*** Data provided
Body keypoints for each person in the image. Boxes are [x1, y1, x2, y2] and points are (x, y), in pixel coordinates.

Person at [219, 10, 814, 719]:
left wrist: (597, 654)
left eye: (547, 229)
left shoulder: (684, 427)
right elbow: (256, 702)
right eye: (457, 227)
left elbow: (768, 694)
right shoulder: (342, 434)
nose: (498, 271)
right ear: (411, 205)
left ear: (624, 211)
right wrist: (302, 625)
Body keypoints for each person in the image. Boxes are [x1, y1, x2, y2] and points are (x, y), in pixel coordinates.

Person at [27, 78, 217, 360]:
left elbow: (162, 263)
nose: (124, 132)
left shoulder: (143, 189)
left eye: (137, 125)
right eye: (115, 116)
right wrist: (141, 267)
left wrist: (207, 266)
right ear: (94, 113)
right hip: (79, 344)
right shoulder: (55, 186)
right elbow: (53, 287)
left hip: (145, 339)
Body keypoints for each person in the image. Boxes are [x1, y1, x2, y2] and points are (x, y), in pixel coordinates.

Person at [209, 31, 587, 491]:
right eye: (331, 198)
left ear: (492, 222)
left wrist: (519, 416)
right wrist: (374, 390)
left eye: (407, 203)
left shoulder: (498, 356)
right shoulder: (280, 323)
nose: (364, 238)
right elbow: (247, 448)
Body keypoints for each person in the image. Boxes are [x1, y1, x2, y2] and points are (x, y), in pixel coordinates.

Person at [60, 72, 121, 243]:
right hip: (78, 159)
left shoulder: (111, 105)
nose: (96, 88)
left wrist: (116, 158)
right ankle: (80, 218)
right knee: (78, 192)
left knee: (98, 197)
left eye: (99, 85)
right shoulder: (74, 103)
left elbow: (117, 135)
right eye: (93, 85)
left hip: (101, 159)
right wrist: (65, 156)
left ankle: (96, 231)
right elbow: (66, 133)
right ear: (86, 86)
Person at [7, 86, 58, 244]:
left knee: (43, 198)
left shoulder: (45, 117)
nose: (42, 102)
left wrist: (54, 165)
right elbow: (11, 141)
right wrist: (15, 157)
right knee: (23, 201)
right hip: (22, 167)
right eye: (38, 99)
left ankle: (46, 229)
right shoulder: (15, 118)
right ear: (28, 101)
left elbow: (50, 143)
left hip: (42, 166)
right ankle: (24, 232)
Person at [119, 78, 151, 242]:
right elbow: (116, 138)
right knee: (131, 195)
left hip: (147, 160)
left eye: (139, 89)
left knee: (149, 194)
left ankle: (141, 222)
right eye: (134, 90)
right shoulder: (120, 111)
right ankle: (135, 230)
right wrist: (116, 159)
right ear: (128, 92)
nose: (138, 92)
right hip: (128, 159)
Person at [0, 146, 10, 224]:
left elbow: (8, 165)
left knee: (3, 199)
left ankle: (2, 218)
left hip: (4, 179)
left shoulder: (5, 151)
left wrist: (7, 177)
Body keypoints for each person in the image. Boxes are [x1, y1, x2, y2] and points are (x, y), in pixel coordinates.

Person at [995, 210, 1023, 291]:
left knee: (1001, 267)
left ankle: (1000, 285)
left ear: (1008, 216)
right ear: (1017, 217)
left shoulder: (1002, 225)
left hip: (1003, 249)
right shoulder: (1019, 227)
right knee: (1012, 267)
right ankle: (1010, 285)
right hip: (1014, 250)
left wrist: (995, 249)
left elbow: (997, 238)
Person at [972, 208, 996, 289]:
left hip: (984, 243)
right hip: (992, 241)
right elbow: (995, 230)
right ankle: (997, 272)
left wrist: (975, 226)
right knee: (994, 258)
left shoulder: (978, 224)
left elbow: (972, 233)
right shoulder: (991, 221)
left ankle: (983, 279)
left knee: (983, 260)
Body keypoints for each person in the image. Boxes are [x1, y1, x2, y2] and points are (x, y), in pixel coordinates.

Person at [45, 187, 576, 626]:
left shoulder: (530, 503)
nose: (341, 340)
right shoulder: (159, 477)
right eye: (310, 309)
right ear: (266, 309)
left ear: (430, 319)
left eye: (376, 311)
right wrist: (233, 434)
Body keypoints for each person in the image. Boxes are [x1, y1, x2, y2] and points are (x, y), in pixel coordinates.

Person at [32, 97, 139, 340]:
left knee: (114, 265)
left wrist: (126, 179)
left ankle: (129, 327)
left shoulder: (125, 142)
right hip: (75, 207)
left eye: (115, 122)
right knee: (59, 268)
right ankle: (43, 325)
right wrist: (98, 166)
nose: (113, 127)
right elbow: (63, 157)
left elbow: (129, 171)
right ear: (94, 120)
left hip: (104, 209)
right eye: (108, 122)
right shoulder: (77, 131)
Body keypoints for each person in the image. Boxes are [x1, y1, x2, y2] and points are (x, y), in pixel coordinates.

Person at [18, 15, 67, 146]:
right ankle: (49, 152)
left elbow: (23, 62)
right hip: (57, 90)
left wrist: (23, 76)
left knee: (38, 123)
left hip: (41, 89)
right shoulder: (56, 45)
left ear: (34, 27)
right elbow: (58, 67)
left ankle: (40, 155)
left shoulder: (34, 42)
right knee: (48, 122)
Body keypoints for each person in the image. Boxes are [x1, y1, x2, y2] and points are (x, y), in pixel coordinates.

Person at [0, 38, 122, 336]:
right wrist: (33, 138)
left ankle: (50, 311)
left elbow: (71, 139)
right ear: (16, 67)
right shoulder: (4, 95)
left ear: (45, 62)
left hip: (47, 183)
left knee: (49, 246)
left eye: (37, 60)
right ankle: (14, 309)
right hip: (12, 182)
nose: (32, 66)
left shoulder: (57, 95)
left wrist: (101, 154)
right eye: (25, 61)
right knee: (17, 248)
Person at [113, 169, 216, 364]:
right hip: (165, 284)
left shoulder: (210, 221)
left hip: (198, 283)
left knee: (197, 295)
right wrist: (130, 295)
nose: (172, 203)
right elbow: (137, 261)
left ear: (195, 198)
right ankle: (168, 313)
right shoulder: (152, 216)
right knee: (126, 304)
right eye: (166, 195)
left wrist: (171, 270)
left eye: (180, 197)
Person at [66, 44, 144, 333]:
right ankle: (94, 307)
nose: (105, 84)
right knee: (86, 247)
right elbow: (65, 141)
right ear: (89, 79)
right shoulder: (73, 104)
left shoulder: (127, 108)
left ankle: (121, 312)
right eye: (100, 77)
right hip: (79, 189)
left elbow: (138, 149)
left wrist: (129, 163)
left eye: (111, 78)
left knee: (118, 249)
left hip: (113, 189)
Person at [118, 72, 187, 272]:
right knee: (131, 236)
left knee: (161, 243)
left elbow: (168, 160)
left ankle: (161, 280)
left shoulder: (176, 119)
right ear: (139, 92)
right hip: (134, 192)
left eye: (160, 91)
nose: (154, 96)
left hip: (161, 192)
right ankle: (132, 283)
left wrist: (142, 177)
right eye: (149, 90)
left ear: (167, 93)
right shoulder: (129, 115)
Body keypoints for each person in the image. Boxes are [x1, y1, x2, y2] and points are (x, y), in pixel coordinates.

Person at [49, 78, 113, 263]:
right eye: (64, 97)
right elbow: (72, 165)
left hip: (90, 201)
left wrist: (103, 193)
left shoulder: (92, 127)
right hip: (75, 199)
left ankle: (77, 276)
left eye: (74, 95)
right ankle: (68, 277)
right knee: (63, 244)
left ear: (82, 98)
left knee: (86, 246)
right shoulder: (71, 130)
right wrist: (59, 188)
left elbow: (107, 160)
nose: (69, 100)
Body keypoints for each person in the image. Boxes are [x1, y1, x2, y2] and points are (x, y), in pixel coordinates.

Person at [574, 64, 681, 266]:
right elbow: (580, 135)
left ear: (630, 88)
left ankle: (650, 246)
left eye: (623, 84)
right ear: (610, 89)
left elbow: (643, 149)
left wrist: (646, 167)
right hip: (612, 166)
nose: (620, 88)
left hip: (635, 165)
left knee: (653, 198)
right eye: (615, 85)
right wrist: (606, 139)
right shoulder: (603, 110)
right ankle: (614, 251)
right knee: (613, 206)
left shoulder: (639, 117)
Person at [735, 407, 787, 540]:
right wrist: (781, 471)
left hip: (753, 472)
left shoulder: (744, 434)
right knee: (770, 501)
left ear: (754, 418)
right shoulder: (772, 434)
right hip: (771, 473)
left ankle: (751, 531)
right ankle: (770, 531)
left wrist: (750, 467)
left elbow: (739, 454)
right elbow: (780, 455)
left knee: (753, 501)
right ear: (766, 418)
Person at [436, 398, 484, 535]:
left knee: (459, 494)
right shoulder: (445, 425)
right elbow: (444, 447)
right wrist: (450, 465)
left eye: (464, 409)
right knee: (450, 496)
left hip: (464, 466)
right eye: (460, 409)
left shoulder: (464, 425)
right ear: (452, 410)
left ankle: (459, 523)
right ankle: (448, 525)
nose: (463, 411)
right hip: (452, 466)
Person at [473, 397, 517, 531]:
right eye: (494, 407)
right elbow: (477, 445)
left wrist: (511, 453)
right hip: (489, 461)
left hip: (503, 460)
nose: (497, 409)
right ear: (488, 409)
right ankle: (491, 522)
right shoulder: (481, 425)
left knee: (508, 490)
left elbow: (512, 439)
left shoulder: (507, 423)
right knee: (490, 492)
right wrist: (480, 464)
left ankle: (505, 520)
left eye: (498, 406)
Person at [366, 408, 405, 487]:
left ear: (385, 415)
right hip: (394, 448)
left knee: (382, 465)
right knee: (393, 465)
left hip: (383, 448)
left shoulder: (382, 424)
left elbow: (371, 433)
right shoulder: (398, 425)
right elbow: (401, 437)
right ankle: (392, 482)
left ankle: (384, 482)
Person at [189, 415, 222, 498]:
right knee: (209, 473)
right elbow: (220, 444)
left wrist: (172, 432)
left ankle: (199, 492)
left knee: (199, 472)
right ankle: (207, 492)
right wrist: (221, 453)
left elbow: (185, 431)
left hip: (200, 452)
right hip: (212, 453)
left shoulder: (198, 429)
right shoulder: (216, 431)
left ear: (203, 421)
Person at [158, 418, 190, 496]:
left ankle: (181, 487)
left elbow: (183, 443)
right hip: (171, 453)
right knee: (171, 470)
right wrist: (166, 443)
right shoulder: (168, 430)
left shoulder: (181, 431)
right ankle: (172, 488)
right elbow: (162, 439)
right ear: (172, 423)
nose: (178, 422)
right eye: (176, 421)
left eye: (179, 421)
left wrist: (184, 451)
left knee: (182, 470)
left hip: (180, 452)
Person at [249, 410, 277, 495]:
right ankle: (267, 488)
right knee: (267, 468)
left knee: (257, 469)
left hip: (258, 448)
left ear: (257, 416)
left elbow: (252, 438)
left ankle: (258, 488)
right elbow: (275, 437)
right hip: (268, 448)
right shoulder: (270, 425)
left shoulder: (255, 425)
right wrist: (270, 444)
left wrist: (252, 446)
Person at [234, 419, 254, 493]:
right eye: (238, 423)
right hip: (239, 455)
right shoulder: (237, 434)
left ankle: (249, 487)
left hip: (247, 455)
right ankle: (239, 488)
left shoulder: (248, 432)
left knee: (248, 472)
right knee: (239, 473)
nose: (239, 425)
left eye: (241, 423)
******
[Task goal] Using the entries shown above, reproduce verbatim the lines from the line bearing "right hip: (165, 284)" to the line bearing "right eye: (166, 195)", inclusive.

[Completed exercise]
right hip: (165, 284)
left shoulder: (210, 221)
left hip: (198, 283)
left knee: (197, 295)
right wrist: (130, 295)
nose: (172, 203)
right elbow: (137, 261)
left ear: (195, 198)
right ankle: (168, 313)
right shoulder: (152, 216)
right knee: (126, 304)
right eye: (166, 195)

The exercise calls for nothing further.